Pictures are here , here and here . If anyone has any comments or questions, fire away.
Wow - really cool-looking guitar, Crotalus. What’s interesting is that it looks more like a Kay or Harmoney archtop vs. a Gibson or D’Angelico. In other words, it looks more like a low-end, affordable guitar vs. a Super 400 Gibson or D’A New Yorker which were quite expensive even back in the day. I know some of that is the fact that is in a Martin “18” model which was one of their lowest price points back then, but still.
I love the finish and am sorry to hear it isn’t playing well. I am sure you are right about thick top - they used heavier-gauged strings and it was meant to be really banged on to be heard playing jazz chords in a combo, so I bet they felt a need to have a strong top. I wouldn’t be surprised if they sacrificed tone responsiveness for the sake of loudness/projection.
Having said that, I wonder about the neck reset - if the neck has shifted, it can throw the guitar’s “system” off which would affect tone; by the same token if the neck joint is not rock solid, some tone can be lost since the joint isn’t vibrating properly. I got a vintage guitar’s neck reset a decade ago and it cost me a few hundred bucks - it might make sense for the owner to have that done here and see how it sounds…
Martin made some higher quality arch-tops, like the F-7 and the F-9 . The R-18 appears to be a pretty plain guitar compared to them. The top of the R-18 is carved, as opposed to bent. I know that some arch-top makers used thin top woods and bent the wood over curved braces rather than carve the top. Does anyone here know which was considered the best method?
Do you, or the guitar’s owner, have a chance to play it a lot for the next month or so? This is pure speculation, but if it hasn’t been played much in the many years, maybe the top has dried and stiffened up a bit. Hell, I’ve stiffened up over the years and I’m only 46. Maybe just some good hearty vibrations going through the top will improve the tone. Has anyone else had a chance to play a 70 year old guitar? I know I haven’t, and I’d love to.
And even if it never plays (or played) that well, what a beautiful looking axe! That must be worth a couple of hundred bucks.
Martins are funny, price-wise. A lot of us assume that any really old Martin is worth a fortune, but there are only a few models from a few time spans which go for huge amounts. My 2008 Vintage Guitar Guide says this guitar is worth between 2 and 3 thousand dollars. My friend WordMan, who knows quite a bit more than I do about these things, says that my guide is probably understating the value by a couple of thousand.
The owner is elderly and doesn’t play at all anymore, so I don’t think this guitar will get played enough to loosen up the wood any time soon. I think he has arthritis. I will be returning the guitar to him at church on Sunday. I’m happy I got a chance to play it.
When the owner passes away, I wouldn’t be surprised if his son (my pastor) asked me to help him sell it. Maybe I’ll be able to warm it up then, but I’m not eager for that time to arrive.

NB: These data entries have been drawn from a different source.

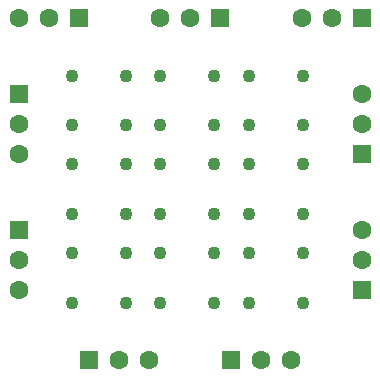
<source format=gbr>
%TF.GenerationSoftware,KiCad,Pcbnew,8.0.2-1*%
%TF.CreationDate,2024-06-27T00:14:20-04:00*%
%TF.ProjectId,3x3_6mSiPMs,3378335f-366d-4536-9950-4d732e6b6963,rev?*%
%TF.SameCoordinates,Original*%
%TF.FileFunction,Soldermask,Top*%
%TF.FilePolarity,Negative*%
%FSLAX46Y46*%
G04 Gerber Fmt 4.6, Leading zero omitted, Abs format (unit mm)*
G04 Created by KiCad (PCBNEW 8.0.2-1) date 2024-06-27 00:14:20*
%MOMM*%
%LPD*%
G01*
G04 APERTURE LIST*
G04 Aperture macros list*
%AMRoundRect*
0 Rectangle with rounded corners*
0 $1 Rounding radius*
0 $2 $3 $4 $5 $6 $7 $8 $9 X,Y pos of 4 corners*
0 Add a 4 corners polygon primitive as box body*
4,1,4,$2,$3,$4,$5,$6,$7,$8,$9,$2,$3,0*
0 Add four circle primitives for the rounded corners*
1,1,$1+$1,$2,$3*
1,1,$1+$1,$4,$5*
1,1,$1+$1,$6,$7*
1,1,$1+$1,$8,$9*
0 Add four rect primitives between the rounded corners*
20,1,$1+$1,$2,$3,$4,$5,0*
20,1,$1+$1,$4,$5,$6,$7,0*
20,1,$1+$1,$6,$7,$8,$9,0*
20,1,$1+$1,$8,$9,$2,$3,0*%
G04 Aperture macros list end*
%ADD10C,1.100000*%
%ADD11RoundRect,0.102000X0.699000X0.699000X-0.699000X0.699000X-0.699000X-0.699000X0.699000X-0.699000X0*%
%ADD12C,1.602000*%
%ADD13RoundRect,0.102000X0.699000X-0.699000X0.699000X0.699000X-0.699000X0.699000X-0.699000X-0.699000X0*%
%ADD14RoundRect,0.102000X-0.699000X-0.699000X0.699000X-0.699000X0.699000X0.699000X-0.699000X0.699000X0*%
%ADD15RoundRect,0.102000X-0.699000X0.699000X-0.699000X-0.699000X0.699000X-0.699000X0.699000X0.699000X0*%
G04 APERTURE END LIST*
D10*
%TO.C,REF\u002A\u002A*%
X94550000Y-40400000D03*
X89950000Y-40400000D03*
X89950000Y-44600000D03*
X94550000Y-44600000D03*
%TD*%
%TO.C,REF\u002A\u002A3*%
X94550000Y-47900000D03*
X89950000Y-47900000D03*
X89950000Y-52100000D03*
X94550000Y-52100000D03*
%TD*%
%TO.C,REF\u002A\u002A1*%
X102050000Y-40400000D03*
X97450000Y-40400000D03*
X97450000Y-44600000D03*
X102050000Y-44600000D03*
%TD*%
%TO.C,REF\u002A\u002A7*%
X94550000Y-55400000D03*
X89950000Y-55400000D03*
X89950000Y-59600000D03*
X94550000Y-59600000D03*
%TD*%
%TO.C,REF\u002A\u002A9*%
X102050000Y-55400000D03*
X97450000Y-55400000D03*
X97450000Y-59600000D03*
X102050000Y-59600000D03*
%TD*%
%TO.C,REF\u002A\u002A6*%
X109550000Y-47900000D03*
X104950000Y-47900000D03*
X104950000Y-52100000D03*
X109550000Y-52100000D03*
%TD*%
%TO.C,REF\u002A\u002A10*%
X109550000Y-55400000D03*
X104950000Y-55400000D03*
X104950000Y-59600000D03*
X109550000Y-59600000D03*
%TD*%
%TO.C,REF\u002A\u002A5*%
X102050000Y-47900000D03*
X97450000Y-47900000D03*
X97450000Y-52100000D03*
X102050000Y-52100000D03*
%TD*%
%TO.C,REF\u002A\u002A2*%
X109550000Y-40400000D03*
X104950000Y-40400000D03*
X104950000Y-44600000D03*
X109550000Y-44600000D03*
%TD*%
D11*
%TO.C,REF\u002A\u002A*%
X114540000Y-35500000D03*
D12*
X112000000Y-35500000D03*
X109460000Y-35500000D03*
%TD*%
D13*
%TO.C,REF\u002A\u002A*%
X114500000Y-47040000D03*
D12*
X114500000Y-44500000D03*
X114500000Y-41960000D03*
%TD*%
D14*
%TO.C,REF\u002A\u002A*%
X91460000Y-64500000D03*
D12*
X94000000Y-64500000D03*
X96540000Y-64500000D03*
%TD*%
D15*
%TO.C,REF\u002A\u002A*%
X85500000Y-53460000D03*
D12*
X85500000Y-56000000D03*
X85500000Y-58540000D03*
%TD*%
D13*
%TO.C,REF\u002A\u002A*%
X114500000Y-58540000D03*
D12*
X114500000Y-56000000D03*
X114500000Y-53460000D03*
%TD*%
D14*
%TO.C,REF\u002A\u002A*%
X103460000Y-64500000D03*
D12*
X106000000Y-64500000D03*
X108540000Y-64500000D03*
%TD*%
D11*
%TO.C,REF\u002A\u002A*%
X90540000Y-35500000D03*
D12*
X88000000Y-35500000D03*
X85460000Y-35500000D03*
%TD*%
D15*
%TO.C,REF\u002A\u002A*%
X85500000Y-41960000D03*
D12*
X85500000Y-44500000D03*
X85500000Y-47040000D03*
%TD*%
D11*
%TO.C,REF\u002A\u002A*%
X102540000Y-35500000D03*
D12*
X100000000Y-35500000D03*
X97460000Y-35500000D03*
%TD*%
M02*

</source>
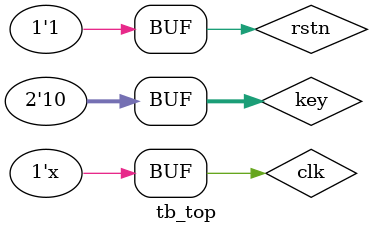
<source format=v>
module top(
    input sysclk,
    input rstn,

    output scl,
    inout sda ,

    input [1:0] key
);

wire done;
wire [7:0] rd_data;
wire rd_valid;


wire req;
assign req = key[0] | key[1];


reg mode;
always@(posedge sysclk)begin
    if(!rstn)
        mode <= 1'b0;
    else if(key[0])
        mode <= 1'b0;
    else if(key[1])
        mode<=1'b1;
end

IIC_M#(
    .ADDR_DIVICE_WIDTH (8),
    .DATA_WIDTH (8),

    .SYSCLK_FREQ (50_000_000),
    .IIC_FREQ (400_000),
    .byte_number_reg (1)
)
iic_inst (
    .sysclk(sysclk),
    .rstn(rstn),

    //---------user---------
    .iic_req        (req),
    .iic_mode       (mode),//模式：0写，1读

    .iic_addr_divice(7'b110_1000),//设备地址
    .iic_addr_reg   (8'h03),//寄存器地址

    .iic_busy       (),
    .iic_done       (done),


    .iic_wr_data    (8'b0000_0001),
    .iic_wr_valid   (),
    .iic_wr_length  (1'b1),//写数据长度

    .iic_rd_data    (rd_data),
    .iic_rd_valid   (rd_valid),
    .iic_rd_length  (1'b1),//读数据长度

    //---------IIC----------
    .iic_scl        (scl),
    .iic_sda        (sda)
);

endmodule




`timescale 1ns/1ns

module tb_top();
reg clk;
reg rstn;
reg [1:0] key;

initial begin
    clk = 1'b0;
    rstn = 1'b0;
    #200
    rstn = 1'b1;
end

always #10 clk = ~clk;

initial begin
    #300
    key[0] = 0;
    key[1] = 0;
    #500_000 //写模式
    key[0] = 1;
    #500_000
    key[1] = 0;
    key[0] = 0;
    #500_000
    key[1] = 1;//读模式
end

wire sda;
wire scl;

top top_inst(
    .sysclk(clk),
    .rstn(rstn),

    .scl(scl),
    .sda(sda) ,

    .key(key)
);


endmodule
</source>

More than just combo work, the typical use for an archtop in the 1930s was playing percussive, staccato rhythm chords in a dance orchestra, usually 9-15 pieces with a lot of horns. Chonk chonk chonk chonk, right on the beat with a piano, drum and bass. So loudness definitely won out over tone, especially since in the pre-amplified days it was a very rare band guitarist who got to play a solo, except on occasional recording dates. The string action was purposely set very high then, too, which helped the volume but also assured that only the very best and strongest players could do much with the instrument.